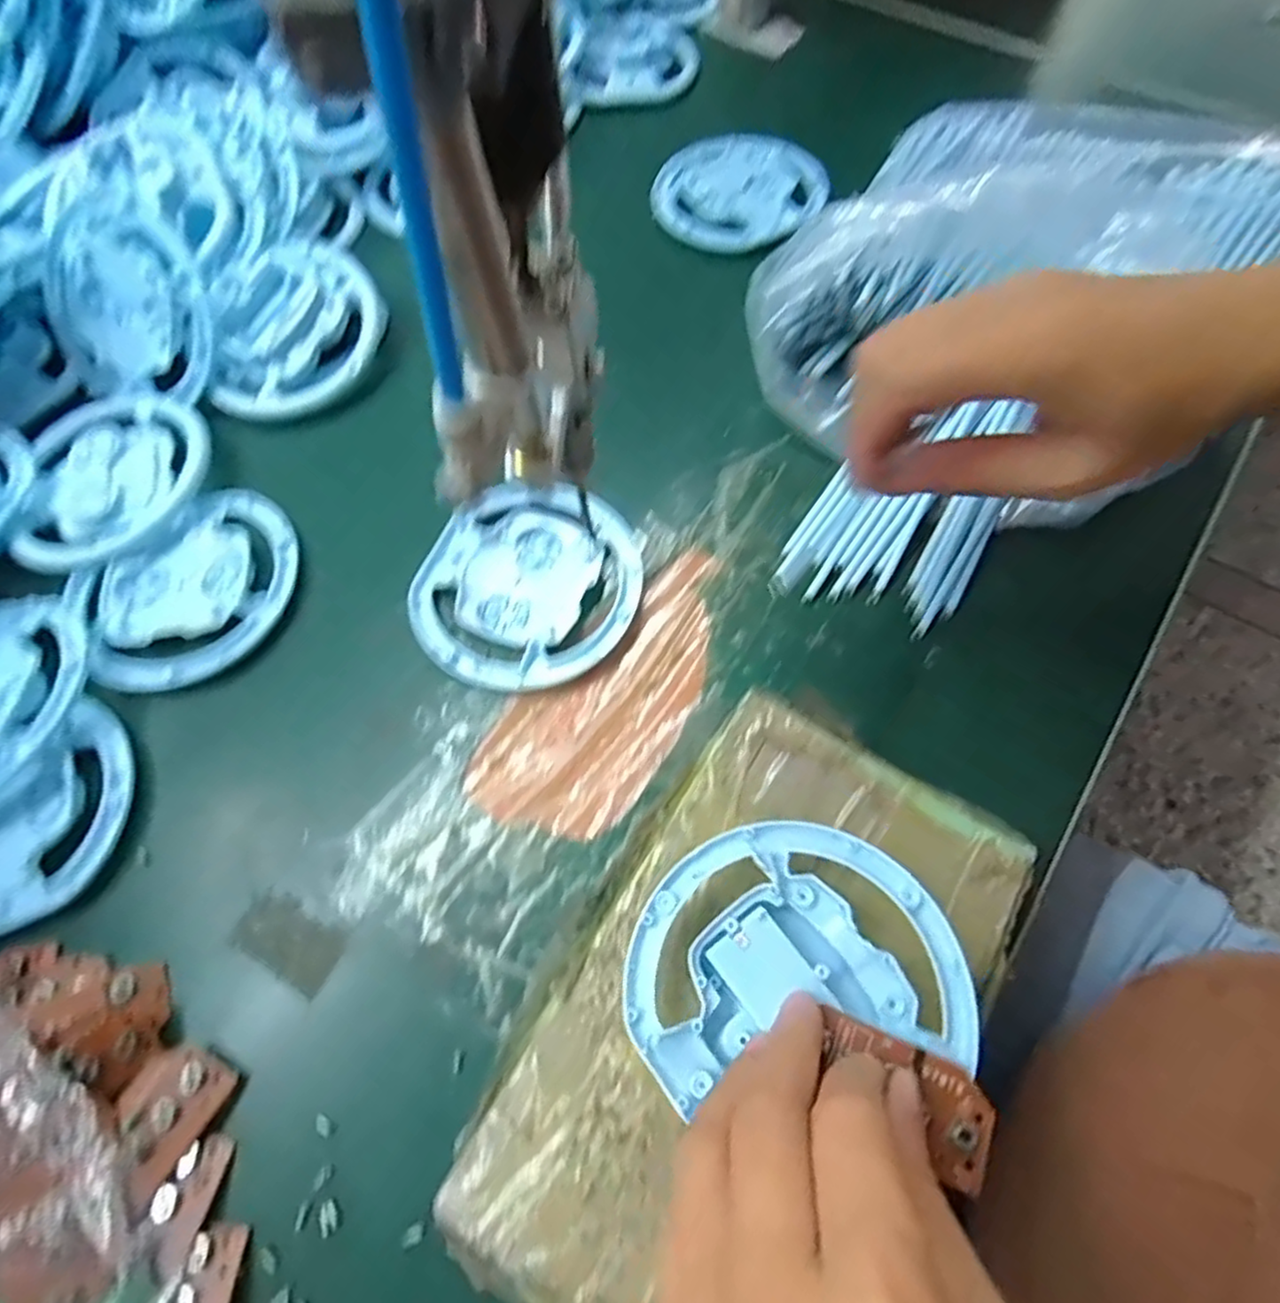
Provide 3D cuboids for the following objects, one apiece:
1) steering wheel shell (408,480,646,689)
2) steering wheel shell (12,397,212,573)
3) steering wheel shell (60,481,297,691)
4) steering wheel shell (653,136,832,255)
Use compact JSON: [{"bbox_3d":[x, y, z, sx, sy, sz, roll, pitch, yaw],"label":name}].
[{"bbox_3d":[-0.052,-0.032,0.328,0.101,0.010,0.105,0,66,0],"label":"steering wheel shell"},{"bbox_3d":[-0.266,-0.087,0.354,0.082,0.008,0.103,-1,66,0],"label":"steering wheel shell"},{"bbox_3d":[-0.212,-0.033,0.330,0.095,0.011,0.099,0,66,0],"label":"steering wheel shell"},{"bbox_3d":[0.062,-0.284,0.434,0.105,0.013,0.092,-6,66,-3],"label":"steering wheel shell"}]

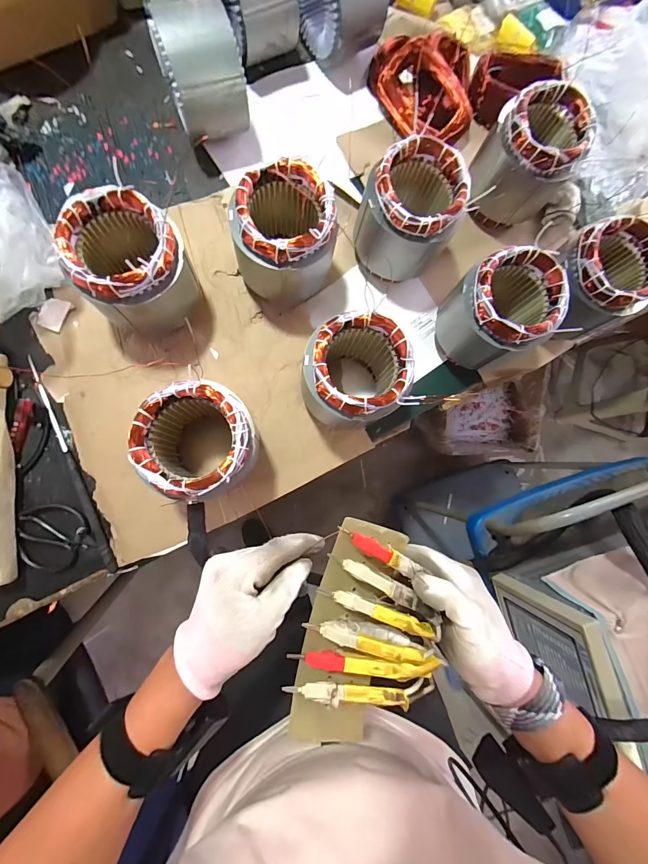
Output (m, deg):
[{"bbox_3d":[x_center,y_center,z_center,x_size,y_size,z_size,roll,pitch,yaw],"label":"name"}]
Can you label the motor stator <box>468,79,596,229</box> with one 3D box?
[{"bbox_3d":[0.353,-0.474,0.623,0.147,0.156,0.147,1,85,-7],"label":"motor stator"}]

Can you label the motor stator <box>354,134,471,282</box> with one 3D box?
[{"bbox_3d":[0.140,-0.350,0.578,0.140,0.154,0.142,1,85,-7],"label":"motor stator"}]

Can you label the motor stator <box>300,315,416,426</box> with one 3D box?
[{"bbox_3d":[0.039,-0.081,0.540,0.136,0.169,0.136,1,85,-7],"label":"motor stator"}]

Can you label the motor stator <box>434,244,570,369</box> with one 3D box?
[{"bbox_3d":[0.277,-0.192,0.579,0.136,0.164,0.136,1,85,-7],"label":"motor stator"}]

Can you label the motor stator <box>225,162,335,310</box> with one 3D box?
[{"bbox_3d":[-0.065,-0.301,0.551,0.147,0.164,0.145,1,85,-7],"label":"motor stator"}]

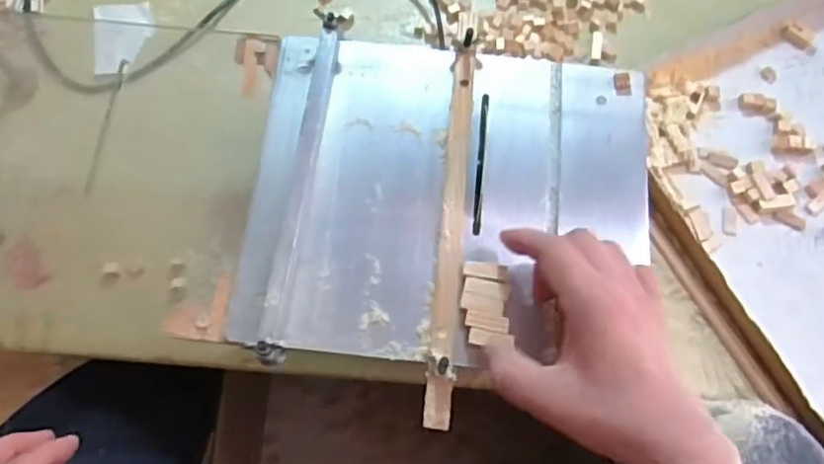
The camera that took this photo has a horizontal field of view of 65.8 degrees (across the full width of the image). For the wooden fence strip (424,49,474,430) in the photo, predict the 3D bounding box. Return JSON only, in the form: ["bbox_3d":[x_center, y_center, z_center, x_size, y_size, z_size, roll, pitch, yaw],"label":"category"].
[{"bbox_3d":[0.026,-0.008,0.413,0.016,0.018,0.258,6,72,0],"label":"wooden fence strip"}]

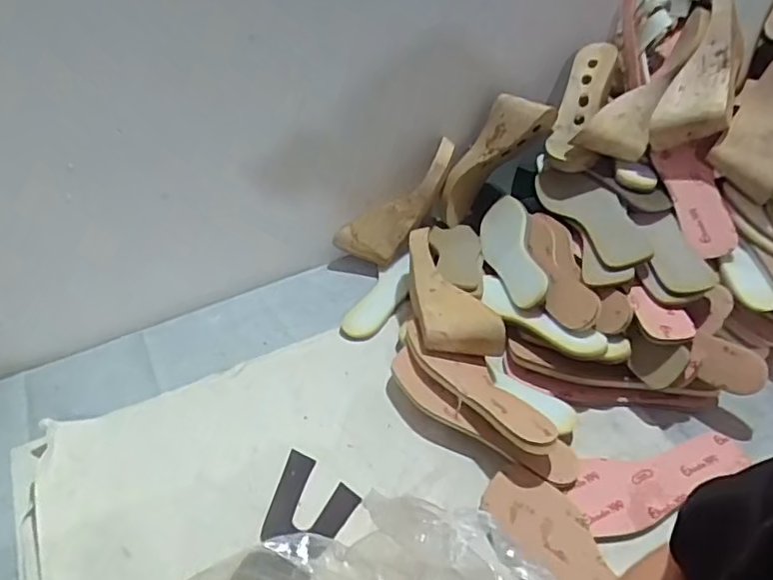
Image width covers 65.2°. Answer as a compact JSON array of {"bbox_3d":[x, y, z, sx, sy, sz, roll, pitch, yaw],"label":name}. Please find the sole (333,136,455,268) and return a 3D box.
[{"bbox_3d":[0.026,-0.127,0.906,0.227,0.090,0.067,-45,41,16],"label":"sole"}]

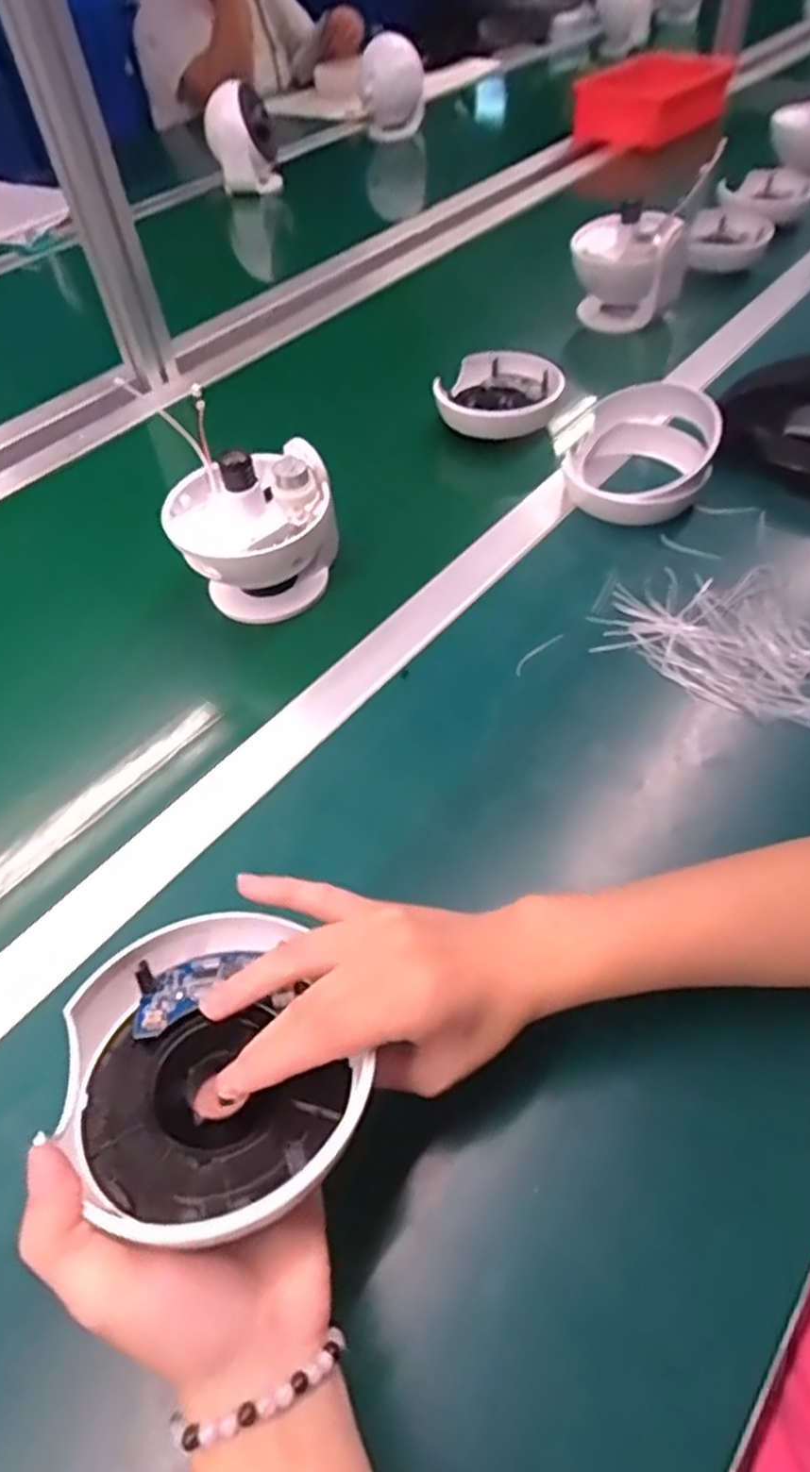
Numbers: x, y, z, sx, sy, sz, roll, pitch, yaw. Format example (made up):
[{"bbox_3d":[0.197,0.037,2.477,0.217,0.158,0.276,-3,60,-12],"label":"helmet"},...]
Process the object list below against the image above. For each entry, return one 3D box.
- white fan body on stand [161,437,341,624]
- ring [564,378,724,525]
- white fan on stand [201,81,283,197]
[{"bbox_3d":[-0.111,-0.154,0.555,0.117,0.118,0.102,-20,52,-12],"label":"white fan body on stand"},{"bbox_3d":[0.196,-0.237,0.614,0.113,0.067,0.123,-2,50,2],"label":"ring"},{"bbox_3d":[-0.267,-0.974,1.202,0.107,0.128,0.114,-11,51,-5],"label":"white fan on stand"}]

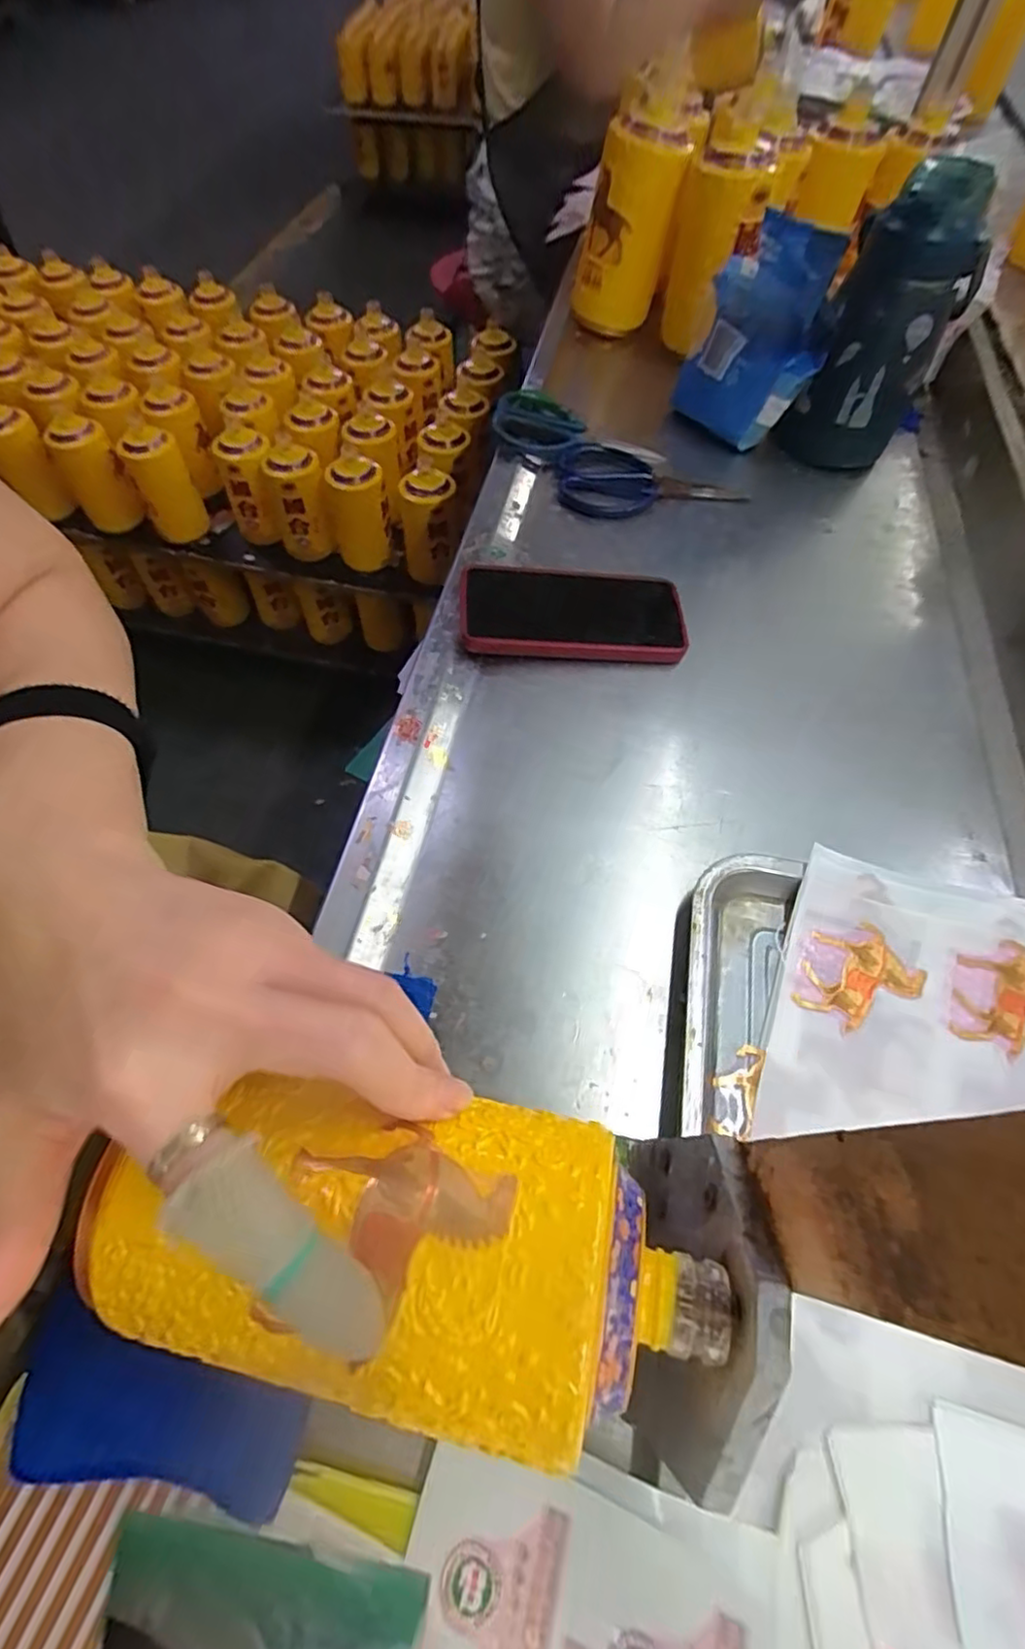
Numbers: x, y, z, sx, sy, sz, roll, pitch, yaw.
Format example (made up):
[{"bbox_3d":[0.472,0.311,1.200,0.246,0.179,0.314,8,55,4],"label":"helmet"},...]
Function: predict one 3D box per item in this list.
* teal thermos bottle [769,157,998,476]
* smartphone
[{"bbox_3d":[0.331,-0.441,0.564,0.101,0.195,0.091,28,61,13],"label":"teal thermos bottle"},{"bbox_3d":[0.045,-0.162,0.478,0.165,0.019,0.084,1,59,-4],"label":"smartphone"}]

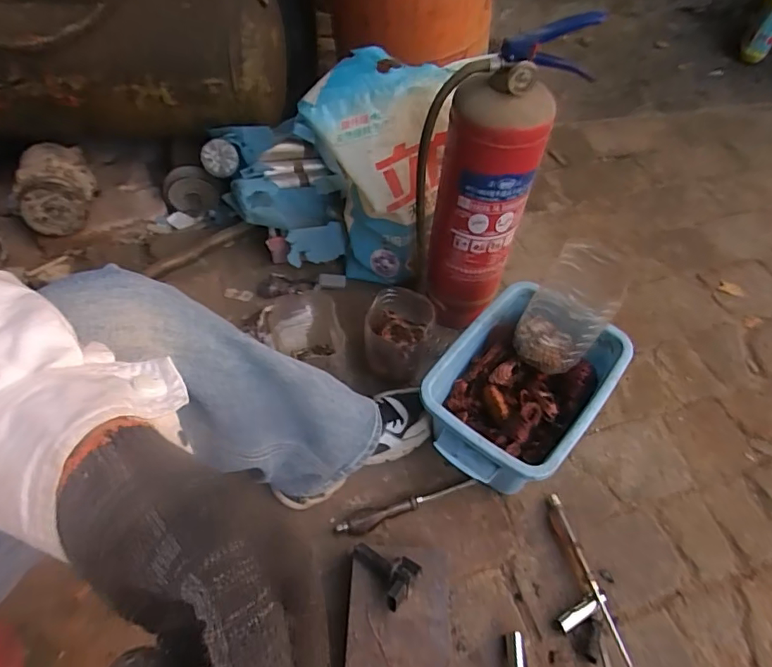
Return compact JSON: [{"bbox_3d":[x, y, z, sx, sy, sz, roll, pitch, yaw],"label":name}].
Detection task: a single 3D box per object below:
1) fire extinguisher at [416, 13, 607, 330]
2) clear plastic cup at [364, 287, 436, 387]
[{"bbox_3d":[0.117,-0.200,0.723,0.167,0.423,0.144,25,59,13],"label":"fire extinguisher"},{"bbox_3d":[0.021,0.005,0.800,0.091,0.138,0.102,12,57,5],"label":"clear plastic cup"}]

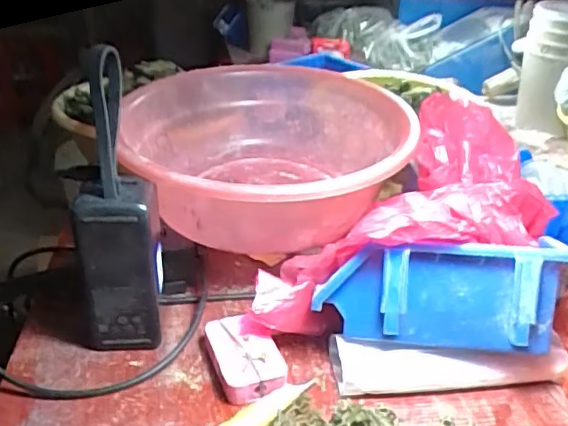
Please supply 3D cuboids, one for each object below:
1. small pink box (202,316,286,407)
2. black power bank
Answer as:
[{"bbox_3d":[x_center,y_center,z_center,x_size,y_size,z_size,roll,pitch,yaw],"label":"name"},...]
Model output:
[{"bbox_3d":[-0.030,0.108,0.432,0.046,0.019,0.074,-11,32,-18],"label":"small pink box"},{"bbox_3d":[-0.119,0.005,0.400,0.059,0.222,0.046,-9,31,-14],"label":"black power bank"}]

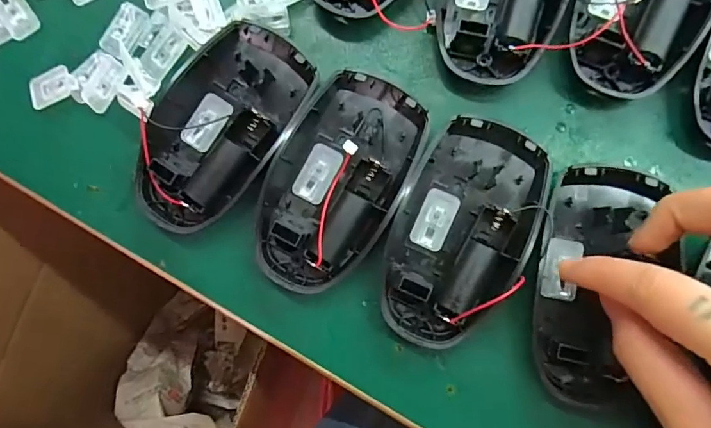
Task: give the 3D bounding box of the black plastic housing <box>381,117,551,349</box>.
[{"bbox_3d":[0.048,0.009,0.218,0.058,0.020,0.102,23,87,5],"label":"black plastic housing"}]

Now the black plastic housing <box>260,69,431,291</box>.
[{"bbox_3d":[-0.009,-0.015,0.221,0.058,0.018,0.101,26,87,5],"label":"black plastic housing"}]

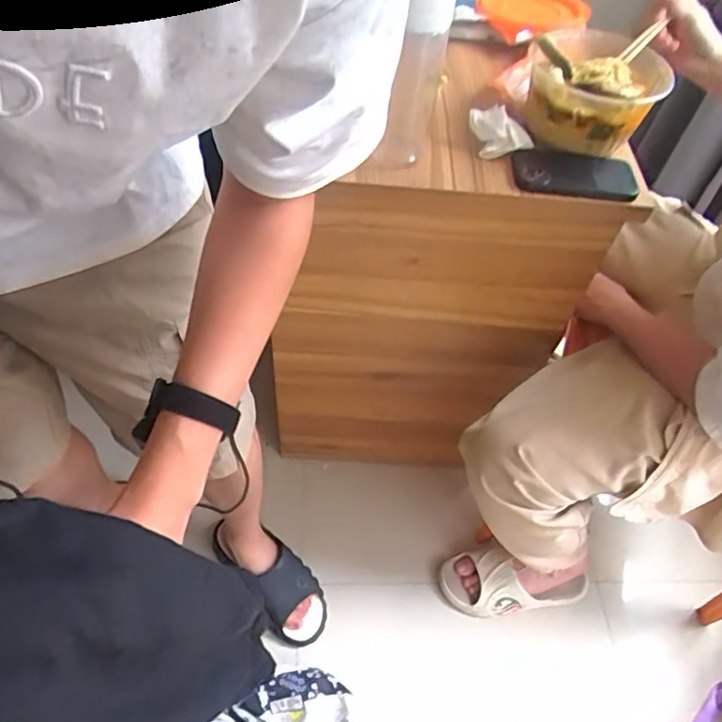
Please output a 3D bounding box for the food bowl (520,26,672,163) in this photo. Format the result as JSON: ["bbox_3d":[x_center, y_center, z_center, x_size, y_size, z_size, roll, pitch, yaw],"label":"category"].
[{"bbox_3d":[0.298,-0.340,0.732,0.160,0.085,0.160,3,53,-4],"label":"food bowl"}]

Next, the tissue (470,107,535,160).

- [About this exercise]: Skip the pictures and copy exactly the lines from the one containing "2) clear plastic cup at [364, 287, 436, 387]" through the end of the material, both ends included.

- [Written reply]:
2) clear plastic cup at [364, 287, 436, 387]
[{"bbox_3d":[0.117,-0.200,0.723,0.167,0.423,0.144,25,59,13],"label":"fire extinguisher"},{"bbox_3d":[0.021,0.005,0.800,0.091,0.138,0.102,12,57,5],"label":"clear plastic cup"}]

Please supply 3D cuboids, one for each object below:
1. small pink box (202,316,286,407)
2. black power bank
Answer as:
[{"bbox_3d":[x_center,y_center,z_center,x_size,y_size,z_size,roll,pitch,yaw],"label":"name"},...]
Model output:
[{"bbox_3d":[-0.030,0.108,0.432,0.046,0.019,0.074,-11,32,-18],"label":"small pink box"},{"bbox_3d":[-0.119,0.005,0.400,0.059,0.222,0.046,-9,31,-14],"label":"black power bank"}]

Task: give the 3D bounding box of the black plastic housing <box>381,117,551,349</box>.
[{"bbox_3d":[0.048,0.009,0.218,0.058,0.020,0.102,23,87,5],"label":"black plastic housing"}]

Now the black plastic housing <box>260,69,431,291</box>.
[{"bbox_3d":[-0.009,-0.015,0.221,0.058,0.018,0.101,26,87,5],"label":"black plastic housing"}]

Please output a 3D bounding box for the food bowl (520,26,672,163) in this photo. Format the result as JSON: ["bbox_3d":[x_center, y_center, z_center, x_size, y_size, z_size, roll, pitch, yaw],"label":"category"].
[{"bbox_3d":[0.298,-0.340,0.732,0.160,0.085,0.160,3,53,-4],"label":"food bowl"}]

Next, the tissue (470,107,535,160).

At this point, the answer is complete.